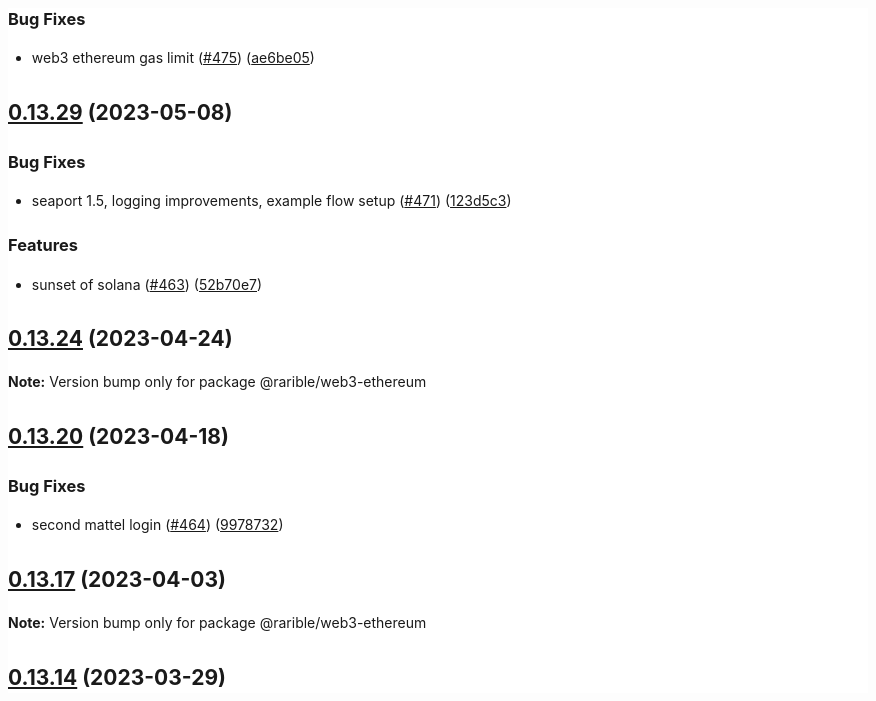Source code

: 
### Bug Fixes

* web3 ethereum gas limit ([#475](https://github.com/rarible/sdk/issues/475)) ([ae6be05](https://github.com/rarible/sdk/commit/ae6be0596737dc9da457b6c1e107026a075262e7))





## [0.13.29](https://github.com/rarible/sdk/compare/v0.13.28...v0.13.29) (2023-05-08)


### Bug Fixes

* seaport 1.5, logging improvements, example flow setup ([#471](https://github.com/rarible/sdk/issues/471)) ([123d5c3](https://github.com/rarible/sdk/commit/123d5c39ce654a008dec9dd8a04086254b1227ca))


### Features

* sunset of solana ([#463](https://github.com/rarible/sdk/issues/463)) ([52b70e7](https://github.com/rarible/sdk/commit/52b70e75a6a897e9f570109fe03a653dde12dc51))





## [0.13.24](https://github.com/rarible/sdk/compare/v0.13.23...v0.13.24) (2023-04-24)

**Note:** Version bump only for package @rarible/web3-ethereum





## [0.13.20](https://github.com/rarible/sdk/compare/v0.13.19...v0.13.20) (2023-04-18)


### Bug Fixes

* second mattel login ([#464](https://github.com/rarible/sdk/issues/464)) ([9978732](https://github.com/rarible/sdk/commit/9978732537e70cfc692446552b2e0bb341a5b919))





## [0.13.17](https://github.com/rarible/sdk/compare/v0.13.16...v0.13.17) (2023-04-03)

**Note:** Version bump only for package @rarible/web3-ethereum





## [0.13.14](https://github.com/rarible/sdk/compare/v0.13.13...v0.13.14) (2023-03-29)
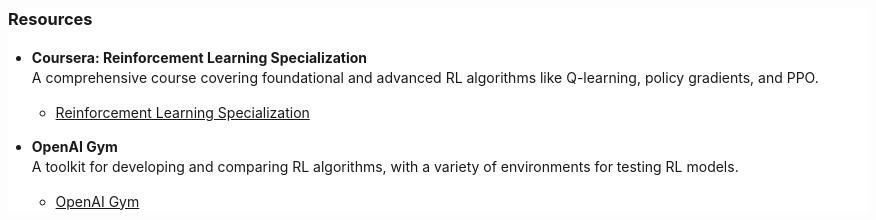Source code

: 
### Resources

- **Coursera: Reinforcement Learning Specialization**  
  A comprehensive course covering foundational and advanced RL algorithms like Q-learning, policy gradients, and PPO.  
  - [Reinforcement Learning Specialization](https://www.coursera.org/specializations/reinforcement-learning)

- **OpenAI Gym**  
  A toolkit for developing and comparing RL algorithms, with a variety of environments for testing RL models.  
  - [OpenAI Gym](https://gym.openai.com/)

-=-=-=-=-

### Job item
Pull out every line of the material above that contains the string "Specialization". Case counts.

### Answer for this exercise
- **Coursera: Reinforcement Learning Specialization**  
  - [Reinforcement Learning Specialization](https://www.coursera.org/specializations/reinforcement-learning)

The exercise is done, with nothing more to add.